McIntyre was not keen on talking too much about his record as a coach. But it is good. Very good.
He collected six consecutive titles with various colts sides and, in his first year with the premiers, University shared the title with Harbour.
He has the magic touch.
His opposite, Phil Young, has an extensive coaching record.
Young has been the Otago and Highlanders assistant coach and also had a three-year stint as the Southland head coach in 2002-04.
And this season he has led what was arguably an unfancied Taieri side through to the final, on the back of 10 consecutive wins.
He plans to retire from coaching, so a win today would cap off a tremendous career in style.
"Phil is a great coach and has been coaching for a long time," McIntyre said.
"We know that we have an enormous challenge in front of us with respect to Taieri.
"The last time we played they won that game and, as you say, they are a very well-drilled side.
"They are not going to give us an inch. But we are confident as well."
University has seemingly always had some exciting talent out wide but this season they have played with real physicality. The front row of Kilipati Lea, Ricky Jackson and Angus Williams has provided a wonderful platform from the scrums, while tearaway openside and captain Jack McHugh has the silky skills of a back and deceptive strength.
McHugh has been well backed up by hard-hitting blindside Sam Dickson, while lock Josh Hill is a real talent.
Taylor Haugh has provided the main spark in the backline. The fullback has an impeccable sense of timing and a large attacking arsenal to draw on.
The match-up between hard-running centre Tyler Beary and Taieri's Matt Whaanga should be interesting. Whaanga is an emerging Otago talent with a big future ahead and a key figure in the Eels' midfield.
Young listed Whaanga as one of his standout players this season alongside hooker and captain Tom Hardy. But he was reluctant to single players out.
A major part of Taieri's success this year has been in managing players' workloads to ensure everyone is fresh come the playoffs.
Young felt that was a failing last year and was not going to repeat the mistake.

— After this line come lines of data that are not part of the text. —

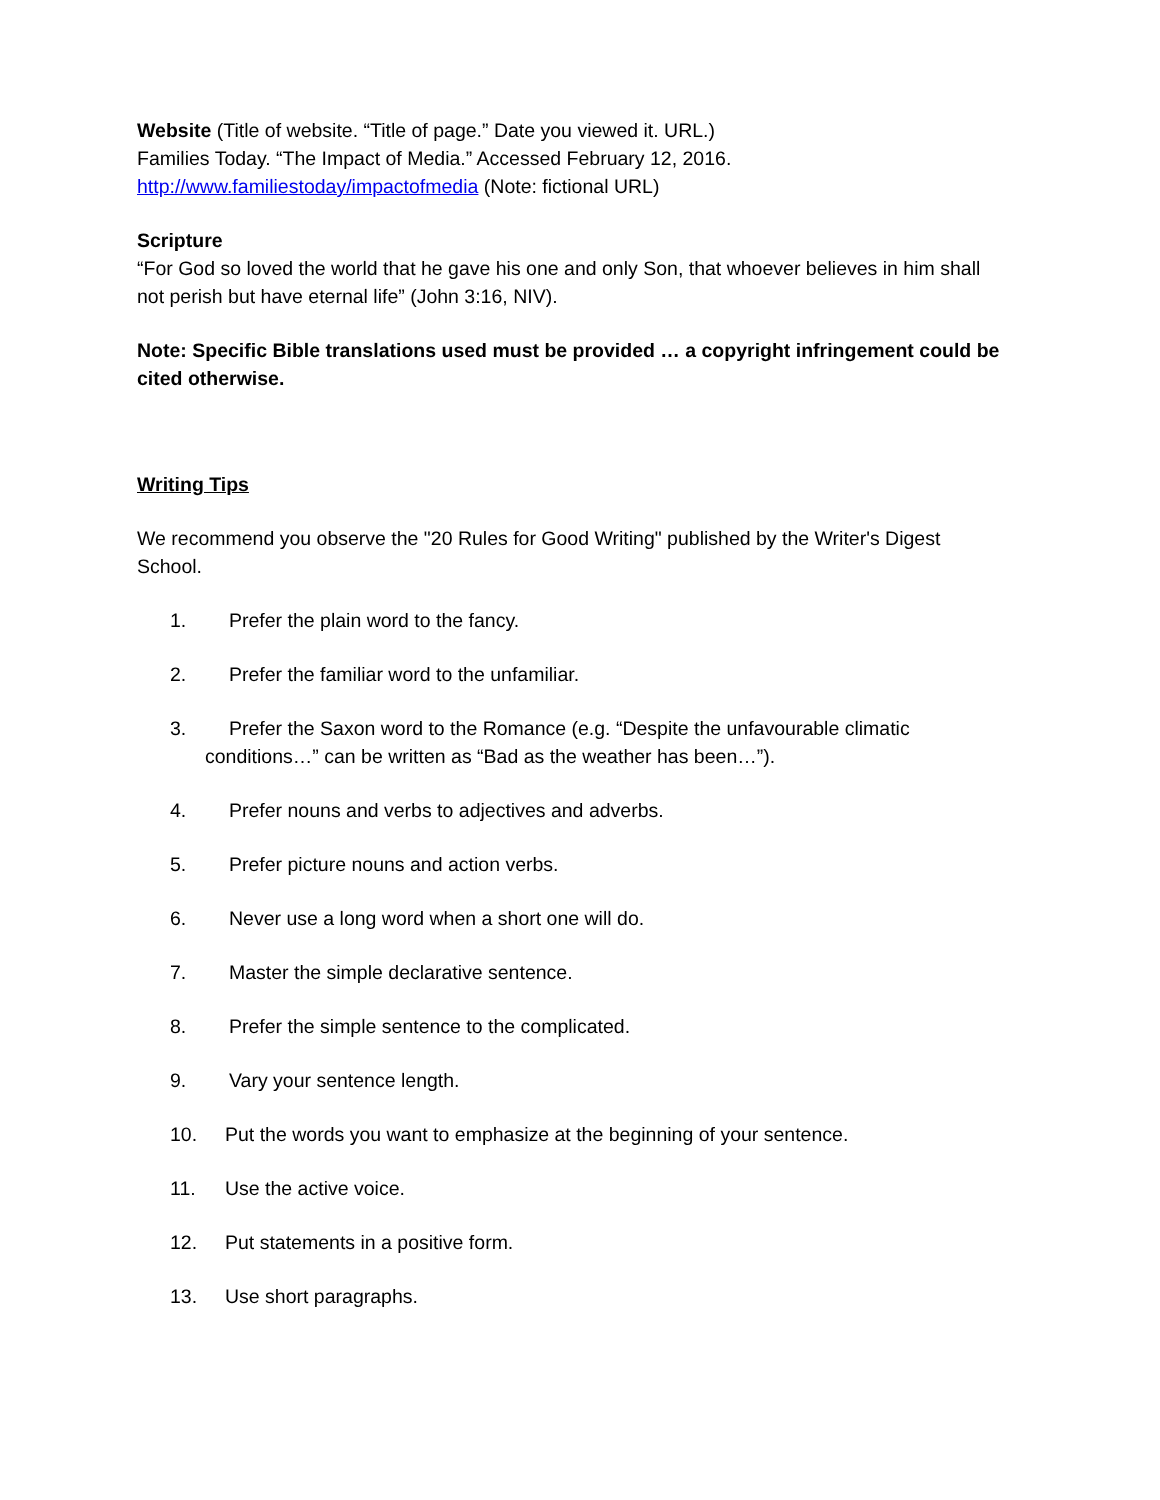Website (Title of website. “Title of page.” Date you viewed it. URL.)
Families Today. “The Impact of Media.” Accessed February 12, 2016.
http://www.familiestoday/impactofmedia (Note: fictional URL)
Scripture
“For God so loved the world that he gave his one and only Son, that whoever believes in him shall not perish but have eternal life” (John 3:16, NIV).
Note: Specific Bible translations used must be provided … a copyright infringement could be cited otherwise.
Writing Tips
We recommend you observe the "20 Rules for Good Writing" published by the Writer's Digest School.
1. Prefer the plain word to the fancy.
2. Prefer the familiar word to the unfamiliar.
3. Prefer the Saxon word to the Romance (e.g. “Despite the unfavourable climatic
conditions…” can be written as “Bad as the weather has been…”).
4. Prefer nouns and verbs to adjectives and adverbs.
5. Prefer picture nouns and action verbs.
6. Never use a long word when a short one will do.
7. Master the simple declarative sentence.
8. Prefer the simple sentence to the complicated.
9. Vary your sentence length.
10. Put the words you want to emphasize at the beginning of your sentence.
11. Use the active voice.
12. Put statements in a positive form.
13. Use short paragraphs.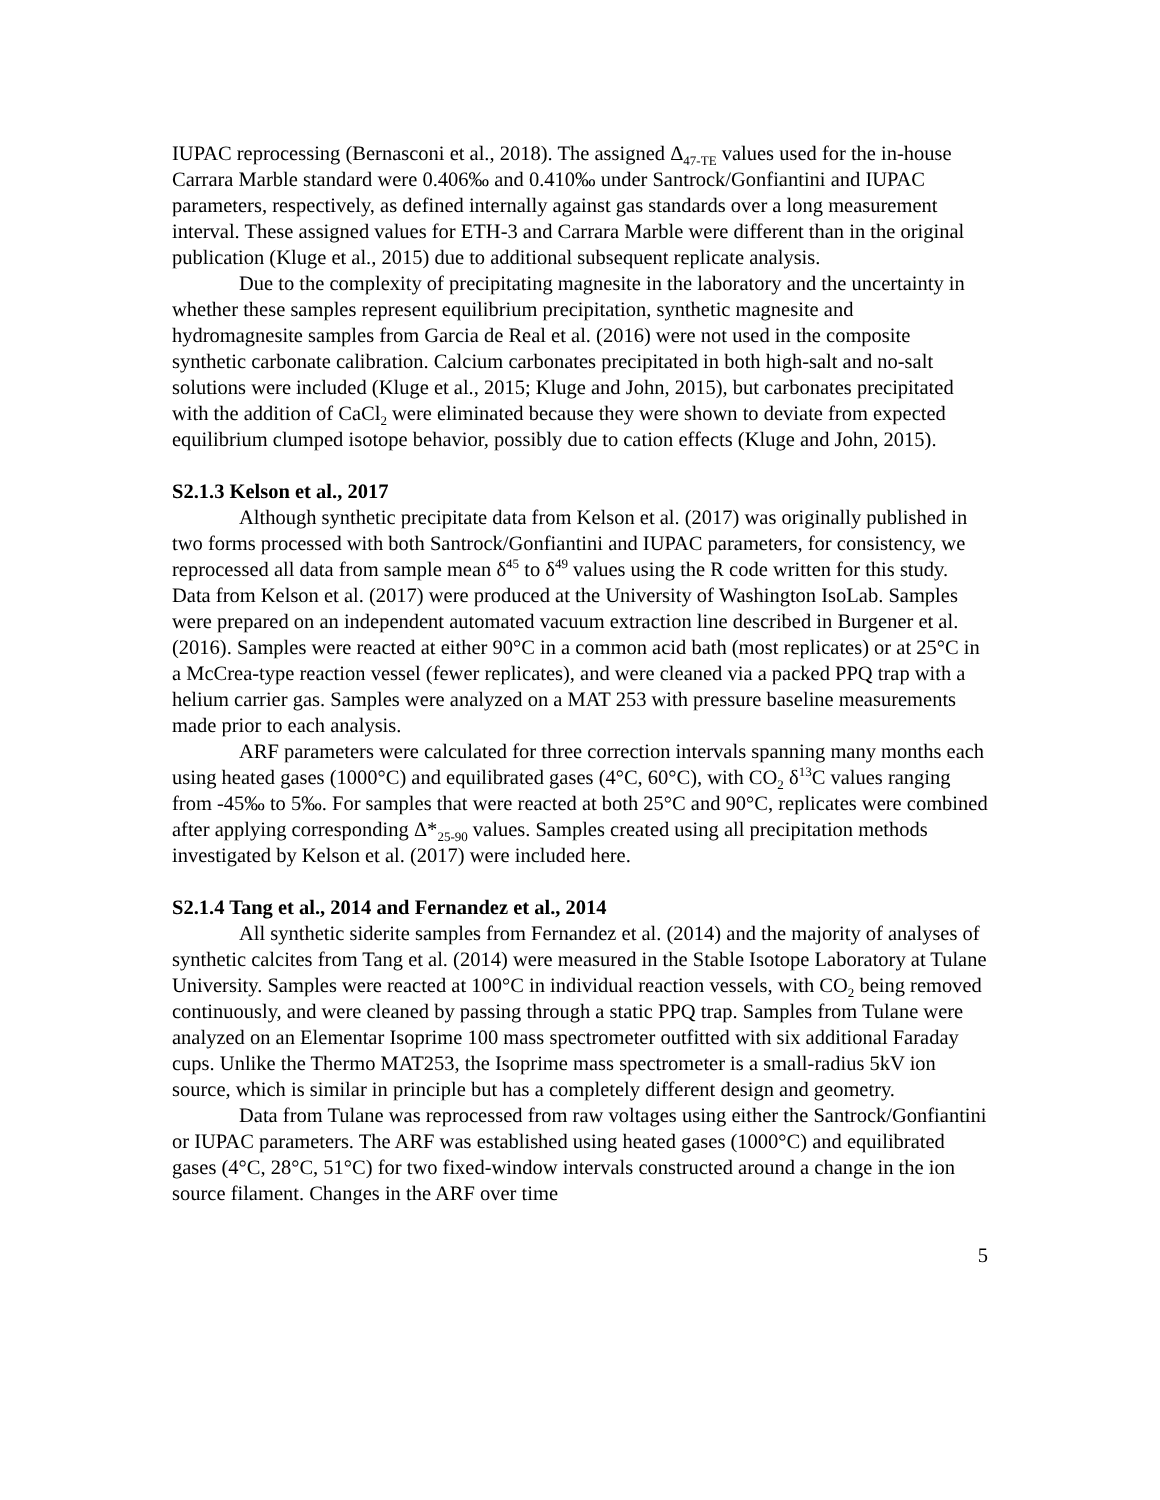IUPAC reprocessing (Bernasconi et al., 2018). The assigned Δ<sub>47-TE</sub> values used for the in-house Carrara Marble standard were 0.406‰ and 0.410‰ under Santrock/Gonfiantini and IUPAC parameters, respectively, as defined internally against gas standards over a long measurement interval. These assigned values for ETH-3 and Carrara Marble were different than in the original publication (Kluge et al., 2015) due to additional subsequent replicate analysis.
Due to the complexity of precipitating magnesite in the laboratory and the uncertainty in whether these samples represent equilibrium precipitation, synthetic magnesite and hydromagnesite samples from Garcia de Real et al. (2016) were not used in the composite synthetic carbonate calibration. Calcium carbonates precipitated in both high-salt and no-salt solutions were included (Kluge et al., 2015; Kluge and John, 2015), but carbonates precipitated with the addition of CaCl<sub>2</sub> were eliminated because they were shown to deviate from expected equilibrium clumped isotope behavior, possibly due to cation effects (Kluge and John, 2015).
S2.1.3 Kelson et al., 2017
Although synthetic precipitate data from Kelson et al. (2017) was originally published in two forms processed with both Santrock/Gonfiantini and IUPAC parameters, for consistency, we reprocessed all data from sample mean δ<sup>45</sup> to δ<sup>49</sup> values using the R code written for this study. Data from Kelson et al. (2017) were produced at the University of Washington IsoLab. Samples were prepared on an independent automated vacuum extraction line described in Burgener et al. (2016). Samples were reacted at either 90°C in a common acid bath (most replicates) or at 25°C in a McCrea-type reaction vessel (fewer replicates), and were cleaned via a packed PPQ trap with a helium carrier gas. Samples were analyzed on a MAT 253 with pressure baseline measurements made prior to each analysis.
ARF parameters were calculated for three correction intervals spanning many months each using heated gases (1000°C) and equilibrated gases (4°C, 60°C), with CO<sub>2</sub> δ<sup>13</sup>C values ranging from -45‰ to 5‰. For samples that were reacted at both 25°C and 90°C, replicates were combined after applying corresponding Δ*<sub>25-90</sub> values. Samples created using all precipitation methods investigated by Kelson et al. (2017) were included here.
S2.1.4 Tang et al., 2014 and Fernandez et al., 2014
All synthetic siderite samples from Fernandez et al. (2014) and the majority of analyses of synthetic calcites from Tang et al. (2014) were measured in the Stable Isotope Laboratory at Tulane University. Samples were reacted at 100°C in individual reaction vessels, with CO<sub>2</sub> being removed continuously, and were cleaned by passing through a static PPQ trap. Samples from Tulane were analyzed on an Elementar Isoprime 100 mass spectrometer outfitted with six additional Faraday cups. Unlike the Thermo MAT253, the Isoprime mass spectrometer is a small-radius 5kV ion source, which is similar in principle but has a completely different design and geometry.
Data from Tulane was reprocessed from raw voltages using either the Santrock/Gonfiantini or IUPAC parameters. The ARF was established using heated gases (1000°C) and equilibrated gases (4°C, 28°C, 51°C) for two fixed-window intervals constructed around a change in the ion source filament. Changes in the ARF over time
5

The other telling factor was simplifying the game plan after a slow start to the season.
"We had to go back to the knitting we knew," Young said.

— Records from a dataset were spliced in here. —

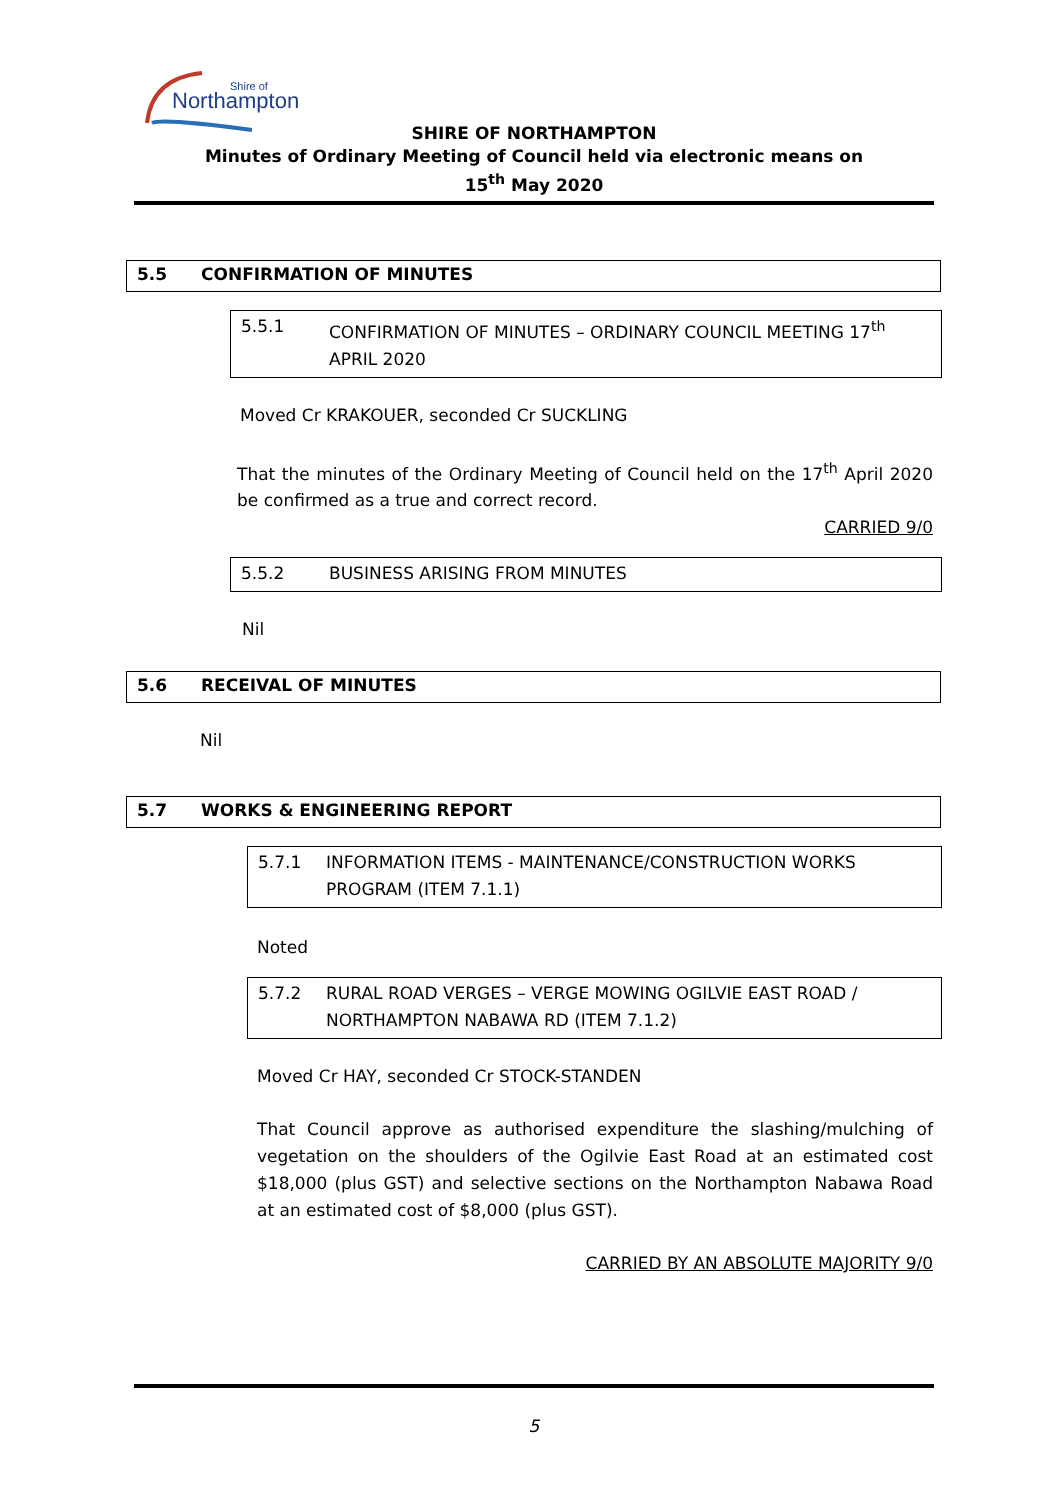Northampton
Shire of
SHIRE OF NORTHAMPTON
Minutes of Ordinary Meeting of Council held via electronic means on
15<sup>th</sup> May 2020
5.5 CONFIRMATION OF MINUTES
5.5.1 CONFIRMATION OF MINUTES – ORDINARY COUNCIL MEETING 17<sup>th</sup> APRIL 2020
Moved Cr KRAKOUER, seconded Cr SUCKLING
That the minutes of the Ordinary Meeting of Council held on the 17<sup>th</sup> April 2020 be confirmed as a true and correct record.
CARRIED 9/0
5.5.2 BUSINESS ARISING FROM MINUTES
Nil
5.6 RECEIVAL OF MINUTES
Nil
5.7 WORKS & ENGINEERING REPORT
5.7.1 INFORMATION ITEMS - MAINTENANCE/CONSTRUCTION WORKS PROGRAM (ITEM 7.1.1)
Noted
5.7.2 RURAL ROAD VERGES – VERGE MOWING OGILVIE EAST ROAD / NORTHAMPTON NABAWA RD (ITEM 7.1.2)
Moved Cr HAY, seconded Cr STOCK-STANDEN
That Council approve as authorised expenditure the slashing/mulching of vegetation on the shoulders of the Ogilvie East Road at an estimated cost $18,000 (plus GST) and selective sections on the Northampton Nabawa Road at an estimated cost of $8,000 (plus GST).
CARRIED BY AN ABSOLUTE MAJORITY 9/0
5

"We do go out there with the desire to attack but we have put a lot of emphasis on our defence.
"Defence comes down to good attitude and the players all bought into it."

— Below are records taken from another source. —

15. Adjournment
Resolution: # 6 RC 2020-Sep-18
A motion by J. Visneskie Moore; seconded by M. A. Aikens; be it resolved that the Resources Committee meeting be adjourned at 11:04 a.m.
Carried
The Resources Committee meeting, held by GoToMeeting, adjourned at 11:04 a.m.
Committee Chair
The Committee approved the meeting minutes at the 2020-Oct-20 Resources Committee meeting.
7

Taieri had a really tough finish to the round-robin phase. It had to play top-four sides Green Island, Harbour and University before the playoffs.
The 23-18 win against Harbour at home at Peter Johnstone Park was particularly good for the confidence levels.
The Hawks dominated the collisions but Taieri was tenacious and stuck to its structures. It was a bruising encounter and a good game to win.
"That was vital and created a lot of belief within the group. We really had to roll our sleeves up."
Young, who is in his early 60s, plans to retire from coaching after the final.
"For me, that is probably going to be it. I've been around for a while and it is time for someone else to take over the reins."